** RECORDS TO USE follows **

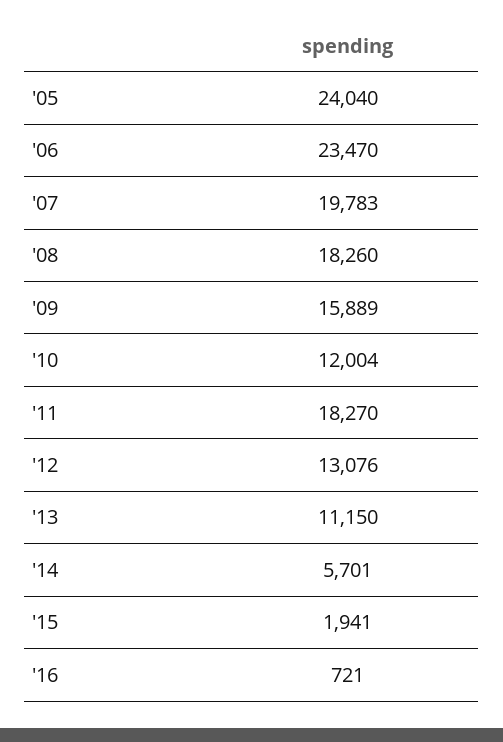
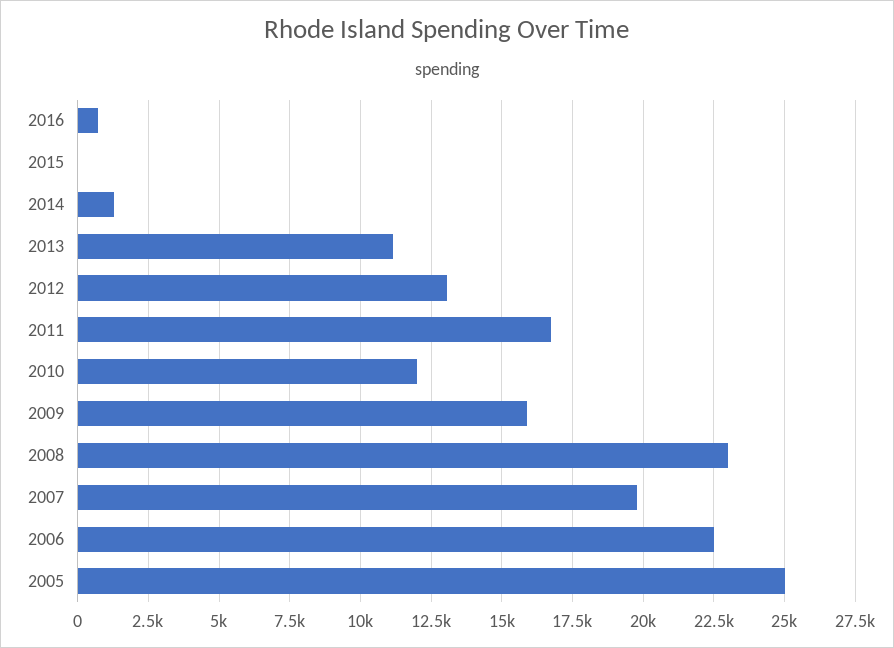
'05: 24040 -> 25000
'06: 23470 -> 22500
'08: 18260 -> 23000
'11: 18270 -> 16750
'14: 5701 -> 1250
'15: 1941 -> 0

** End of RECORDS TO USE **

▶ [GOAL OF THE EXERCISE]:
All of the records must come back exactly as they stand, minus every picture.

▶ [WRITTEN SOLUTION]:
'05: 24040 -> 25000
'06: 23470 -> 22500
'08: 18260 -> 23000
'11: 18270 -> 16750
'14: 5701 -> 1250
'15: 1941 -> 0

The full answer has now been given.